Your instructions:
Please switch "Compartilhe" to "Share" throughout the lines below, leaving everything else unchanged, and give the lines again without the pictures.
━━━━━━━━
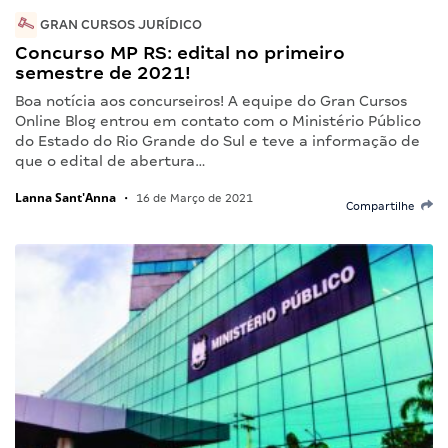
GRAN CURSOS JURÍDICO
Concurso MP RS: edital no primeiro
semestre de 2021!
Boa notícia aos concurseiros! A equipe do Gran Cursos
Online Blog entrou em contato com o Ministério Público
do Estado do Rio Grande do Sul e teve a informação de
que o edital de abertura…
Lanna Sant'Anna
•
16 de Março de 2021
Compartilhe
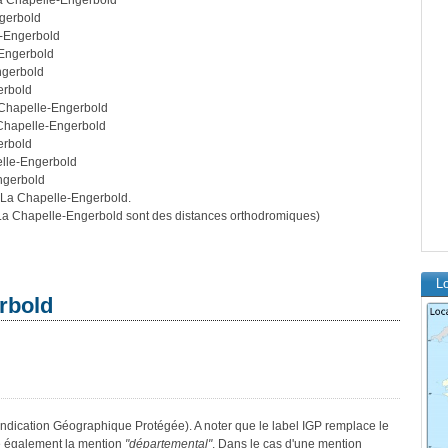
La Chapelle-Engerbold
ngerbold
e-Engerbold
-Engerbold
ngerbold
erbold
 Chapelle-Engerbold
 Chapelle-Engerbold
erbold
elle-Engerbold
ngerbold
 La Chapelle-Engerbold.
a Chapelle-Engerbold sont des distances orthodromiques)
Lo
rbold
Indication Géographique Protégée). A noter que le label IGP remplace le
e également la mention
"départemental"
. Dans le cas d'une mention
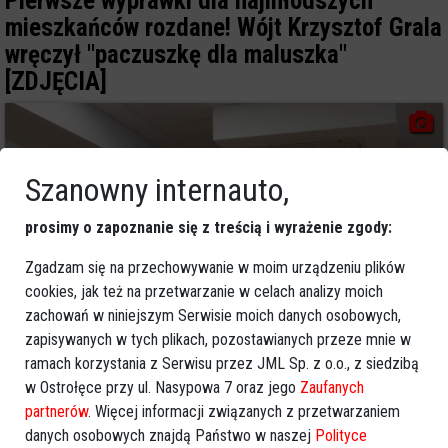
Pierwsze wyprawki dla najmłodszych
mieszkańców rozdane! Wójt Krzysztof Grala
wręczył "paczuszkę dla maluszka"
[ZDJĘCIA]
Szanowny internauto,
prosimy o zapoznanie się z treścią i wyrażenie zgody:
Zgadzam się na przechowywanie w moim urządzeniu plików
cookies, jak też na przetwarzanie w celach analizy moich
zachowań w niniejszym Serwisie moich danych osobowych,
zapisywanych w tych plikach, pozostawianych przeze mnie w
ramach korzystania z Serwisu przez JML Sp. z o.o., z siedzibą
0
w Ostrołęce przy ul. Nasypowa 7 oraz jego
Zaufanych
Powiat ostrołecki
2026-02-16 14:03
partnerów
. Więcej informacji związanych z przetwarzaniem
Międzypokoleniowa potańcówka
danych osobowych znajdą Państwo w naszej
Polityce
━━━━━━━━
Response to the exercise:
GRAN CURSOS JURÍDICO
Concurso MP RS: edital no primeiro
semestre de 2021!
Boa notícia aos concurseiros! A equipe do Gran Cursos
Online Blog entrou em contato com o Ministério Público
do Estado do Rio Grande do Sul e teve a informação de
que o edital de abertura…
Lanna Sant'Anna
•
16 de Março de 2021
Share
La Chapelle-Engerbold
ngerbold
e-Engerbold
-Engerbold
ngerbold
erbold
 Chapelle-Engerbold
 Chapelle-Engerbold
erbold
elle-Engerbold
ngerbold
 La Chapelle-Engerbold.
a Chapelle-Engerbold sont des distances orthodromiques)
Lo
rbold
Indication Géographique Protégée). A noter que le label IGP remplace le
e également la mention
"départemental"
. Dans le cas d'une mention
Pierwsze wyprawki dla najmłodszych
mieszkańców rozdane! Wójt Krzysztof Grala
wręczył "paczuszkę dla maluszka"
[ZDJĘCIA]
Szanowny internauto,
prosimy o zapoznanie się z treścią i wyrażenie zgody:
Zgadzam się na przechowywanie w moim urządzeniu plików
cookies, jak też na przetwarzanie w celach analizy moich
zachowań w niniejszym Serwisie moich danych osobowych,
zapisywanych w tych plikach, pozostawianych przeze mnie w
ramach korzystania z Serwisu przez JML Sp. z o.o., z siedzibą
0
w Ostrołęce przy ul. Nasypowa 7 oraz jego
Zaufanych
Powiat ostrołecki
2026-02-16 14:03
partnerów
. Więcej informacji związanych z przetwarzaniem
Międzypokoleniowa potańcówka
danych osobowych znajdą Państwo w naszej
Polityce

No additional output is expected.